Ledakan Grand Polonia Medan Naik Penyidikan, Polisi Tetapkan Tersangka
Erik S August 20, 2026 01:19 AM

TRIBUNNEWS.COM, MEDAN - Polisi menetapkan menaikkan kasus ke tahap penyidikan kasus ledakan di komplek mewah Grand Polonia Medan, Sumatra Utara, Senin (20/7/2026).

Informasi terakhir, Polda Sumut dan Polrestabes Medan mengungkapkan jika tim kepolisian sudah menemukan titik lokasi kebocoran gas yang menyebabkan terjadinya ledakan. 

Terbaru, Kapolrestabes Medan Kombes Pol Jean Calvijn Simanjuntak mengungkapkan jika saat ini kasus yang sempat menggegerkan itu sudah naik dalam tahap penyidikan.

Katanya, dari hasil penyidikan yang dilakukan bersama tim gabungan Polrestabes Medan dan Polda Sumut, membuahkan hasil adanya tersangka. 

"Untuk kasus ini, perkembangannya sudah naik tahap sidik. Dan hari hasil gelar perkara, kita juga lakukan penetapan tersangka," ujar Calvijn, Rabu (19/8/2026). 

Diungkapkan Calvijn, penetapan tersangka ini merupakan hasil perkembangan dari proses gelar perkara khusus yang dihadiri oleh Polda.

Dimana, melalui tim gabungan Inafis, Bid Labfor, Krimum, Itwasda, Propam, dan tim penyidik Polrestabes Medan, dilakukan gelar perkara khusus yang menetapkan kasus ini naik ke tingkat sidik. 

Ketika ditanya berapa orang yang kini sudah ditetapkan sebagai tersangka dalam kasus ledakan yang menewaskan tiga orang ini, Calvijn mengaku ia belum bisa memberikan keterangan lebih rinci.

Ia menjelaskan, pihaknya barencana akan memberikan keterangan resmi terkait penetapan tersangka ini pada pekan depan. 

Baca juga: Tim SAR Evakuasi Seluruh Korban Ledakan Rumah Grand Polonia Medan, Tiga Tewas

"Yang jelas sudah ada tersangka yang kita tetapkan. Namun demikian, nanti kita akan sampaikan minggu depan, mudah-mudahan bisa lebih jelasnya," ungkapnya. 

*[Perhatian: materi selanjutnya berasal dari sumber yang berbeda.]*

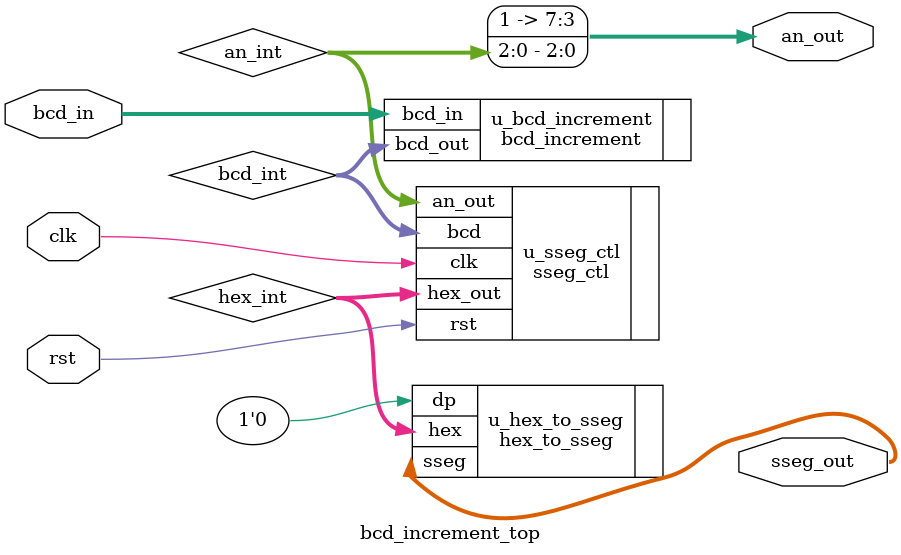
<source format=sv>
module bcd_increment_top
(
   input  logic          clk,
   input  logic          rst,
   
   input  logic [11:0]   bcd_in,
   
   output logic [7:0]    sseg_out,
   output logic [7:0]    an_out
);

   logic [11:0] bcd_int;
   logic [3:0]  hex_int;
   logic [2:0]  an_int;
   
   sseg_ctl u_sseg_ctl
   (
      .clk              (clk),
	  .rst              (rst),
	  .bcd              (bcd_int),
	  .hex_out          (hex_int),
	  .an_out           (an_int)
   );
   
   bcd_increment u_bcd_increment
   (
      .bcd_in           (bcd_in),
	  .bcd_out          (bcd_int)
   );
   
   hex_to_sseg u_hex_to_sseg
   (
      .hex              (hex_int),
      .dp               (1'b0),
      .sseg             (sseg_out)
   );
   
   assign an_out = {5'b11111, an_int};
endmodule
</source>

Sebelumnya, Calvijn menjelaskan selain proses penyelidikan TKP ledakan, Polrestabes Medan diketahui sudah melakukan pemeriksaan terhadap sejumlah saksi.

Diungkapkan Calvijn, hingga saat ini total saksi yang telah dimintai keterangannya sebanyak 36 orang. 

"Sampai dengan saat ini ada sekurang-kurangnya 36 saksi yang sudah kita ambil keterangan, pro justitia, BAP dari beberapa klaster," katanya. 

Dari total saksi yang dimintai keterangan, Polrestabes Medan membagi ke dalam beberapa bagian.

Seperti dari klaster lingkungan perumahan itu sendiri, yang mana ada beberapa orang yang dimintai keterangan. Mulai dari Kepala Lingkungan (Kepling), warga setempat, dan lainnya. 

"Kemudian, klaster dari pemilik rumah itu sendiri. Ya puji Tuhan kita sudah memeriksa walaupun, mohon maaf, situasi berkabung dengan beberapa ART yang ada," katanya. 

Baca juga: Kengerian Ledakan di Rumah Mewah Grand Polonia Medan, Saksi Mata: Batu, Tembok, Kaca Beterbangan

Selanjutnya, Polrestabes Medan juga melakukan pemeriksaan terhadap klaster eksternal. Dimana, dari klaster ini dicari tau dan untuk memastikan dari yang bertanggung jawab dari proses rumah tersebut berdiri dan seterusnya.

Selain itu, pihak eksternal yang dilakukan pemeriksaan juga tak terlepas dari pihak PGN selaku instansi pemilik saluran gas yang ada di komplek tersebut.